In 1995 E purchased a buy-to-let property for £100,000 that is let out on an assured short-hold tenancy basis. He sells this property in October 2008 for £250,000. The gain is £150,000.
This gain is not eligible for Entrepreneurs’ Relief as it does not constitute a material disposal of business assets. For Entrepreneurs’ Relief purposes a ‘business’ has to be a ‘trade, profession or vocation’. The straightforward letting of property is not a trade.
R has been an equal member of a 4 person trading partnership for several years.
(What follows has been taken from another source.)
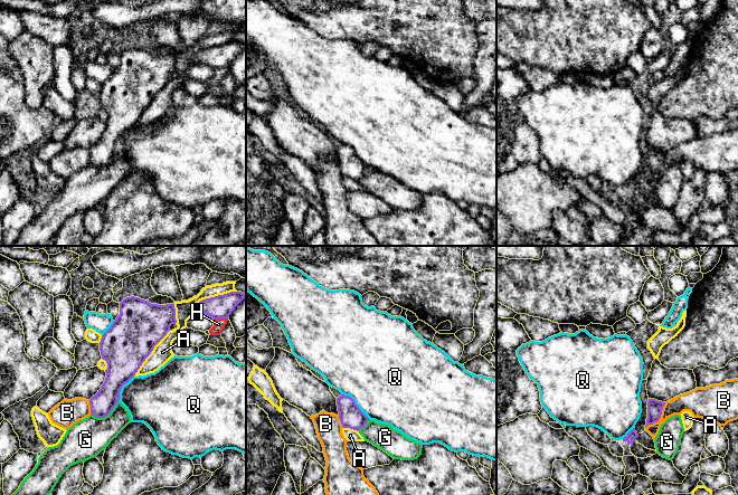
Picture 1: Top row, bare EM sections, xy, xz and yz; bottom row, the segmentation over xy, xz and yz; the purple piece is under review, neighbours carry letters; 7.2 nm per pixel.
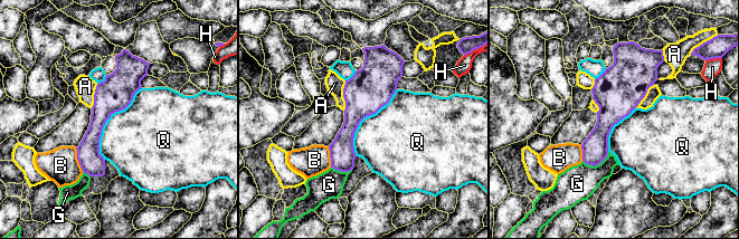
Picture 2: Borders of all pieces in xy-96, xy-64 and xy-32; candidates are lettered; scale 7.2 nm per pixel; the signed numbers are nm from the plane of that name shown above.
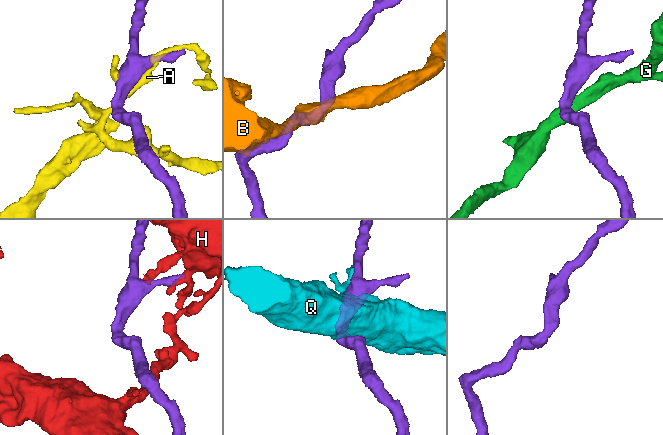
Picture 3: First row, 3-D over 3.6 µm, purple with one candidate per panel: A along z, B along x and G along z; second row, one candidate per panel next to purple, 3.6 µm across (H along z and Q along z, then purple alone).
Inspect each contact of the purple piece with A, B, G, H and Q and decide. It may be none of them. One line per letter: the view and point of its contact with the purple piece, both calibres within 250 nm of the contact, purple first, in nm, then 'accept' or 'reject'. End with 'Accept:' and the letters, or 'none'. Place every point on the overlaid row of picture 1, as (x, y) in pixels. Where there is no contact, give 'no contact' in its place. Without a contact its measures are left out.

He retires completely from the partnership and disposes of his interest in partnership assets to the other partners, realising gains of £125,000. All of these gains will qualify for Entrepreneurs’ Relief as they will constitute a material disposal of the whole of R’s interest in the partnership.
Alternatively R may decide to work part time and agrees to reduce his partnership share to 10% from the original 25%. He sells the balance of his interests in the partnership assets to the other partners and realises chargeable gains of £75,000. R may claim Entrepreneurs’ Relief because the 15% share of the partnership interests he disposed of will constitute a material disposal of part of his interest in the business of the partnership.
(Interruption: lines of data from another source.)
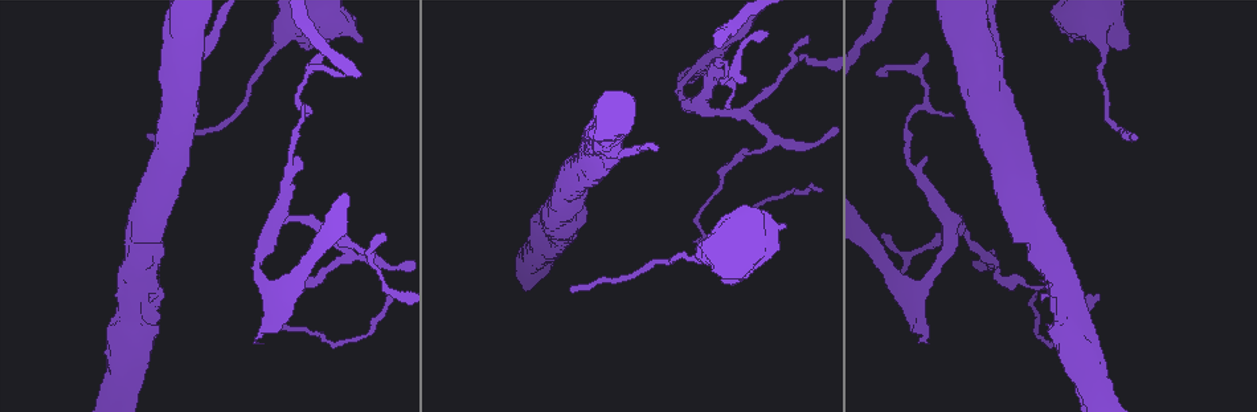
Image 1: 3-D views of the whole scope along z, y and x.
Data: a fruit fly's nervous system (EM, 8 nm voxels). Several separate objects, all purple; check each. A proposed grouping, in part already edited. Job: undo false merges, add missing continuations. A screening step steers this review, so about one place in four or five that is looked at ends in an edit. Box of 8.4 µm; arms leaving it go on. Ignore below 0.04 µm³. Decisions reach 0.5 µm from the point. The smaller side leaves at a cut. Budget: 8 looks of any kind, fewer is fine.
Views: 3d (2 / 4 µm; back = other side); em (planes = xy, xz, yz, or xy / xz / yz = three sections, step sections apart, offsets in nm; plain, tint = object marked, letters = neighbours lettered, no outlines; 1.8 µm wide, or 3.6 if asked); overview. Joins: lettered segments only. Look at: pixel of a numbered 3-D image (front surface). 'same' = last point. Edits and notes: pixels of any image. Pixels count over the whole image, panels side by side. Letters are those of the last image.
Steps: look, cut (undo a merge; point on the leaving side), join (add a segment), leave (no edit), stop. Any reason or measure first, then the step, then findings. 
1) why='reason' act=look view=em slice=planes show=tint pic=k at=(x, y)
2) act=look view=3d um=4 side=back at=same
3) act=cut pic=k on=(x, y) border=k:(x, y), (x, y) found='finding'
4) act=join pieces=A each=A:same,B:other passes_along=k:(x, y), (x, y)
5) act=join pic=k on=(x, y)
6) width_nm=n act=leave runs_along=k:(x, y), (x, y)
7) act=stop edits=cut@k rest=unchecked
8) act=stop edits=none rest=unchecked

F has carried on a retail business for 5 years. In July 2010 he takes on W as a partner. W pays £300,000 to F to enter into the partnership agreement which shares the interest in all of the business assets equally between them. The £300,000 received by F is a capital receipt in his hands which may give rise to a gain, as he disposes of a 50% interest in each of the business assets. Those gains may qualify for Entrepreneurs’ Relief because F’s disposal is a material disposal of part of his business to W, his new business partner.
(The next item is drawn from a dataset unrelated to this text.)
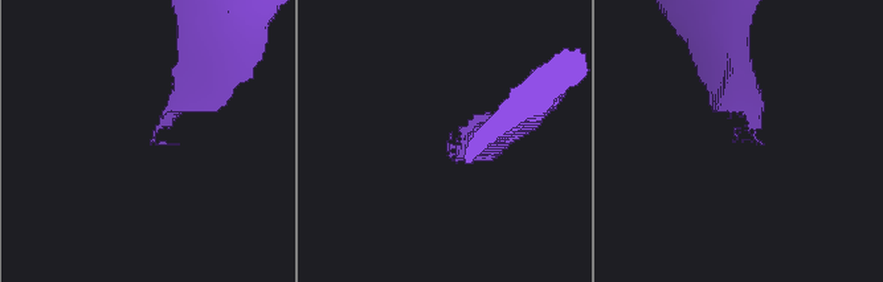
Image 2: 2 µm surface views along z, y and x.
why='need the tissue' act=look view=em slice=yz step=4 show=letters pic=2 at=(155, 143)

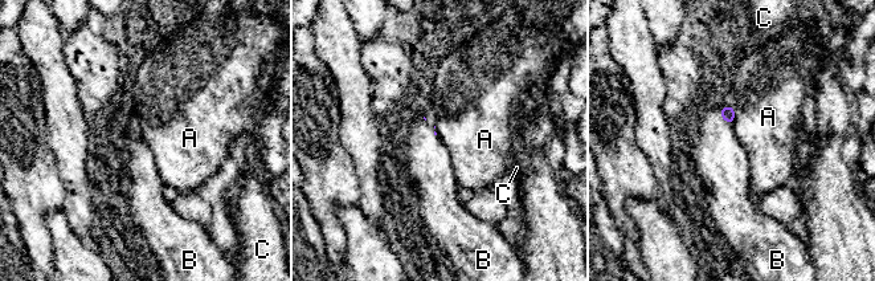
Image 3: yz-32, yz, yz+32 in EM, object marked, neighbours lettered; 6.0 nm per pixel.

T sells his shares in his company in September 2010 and realises a gain of £360,000. The company was a trading company but ceased to trade in August 2009. Since February 1995 he had owned 50% of the ordinary shares of the company, which entitled him to 50% of the voting rights. Since 1997 he has been a director of the company. T’s gain will qualify for Entrepreneurs’ Relief because even though T’s company had not traded throughout the 12 months prior to the disposal of the shares it had been a trading company within the period of three years prior to the disposal and he had held the requisite shares and voting rights, and been an officer of the company throughout the 12 months prior to the trade ceasing.
N sells her business in 2009 and realises a gain of £99,000. This qualifies for Entrepreneurs’ Relief because it will constitute a ‘material disposal of business assets’. N claims the relief, but also makes an investment of £80,000 in qualifying Enterprise Investment Shares (EIS) and claims to defer the gain.
N’s gain of £99,000 is reduced by 4/9ths, resulting in a chargeable gain of £55,000 - see CG64125. The investment in EIS shares exceeds £55,000, so the whole of the chargeable gain of £55,000 is deferred. This amount will come into charge at some later time under the normal EIS rules for charging deferred gains - see CG62800.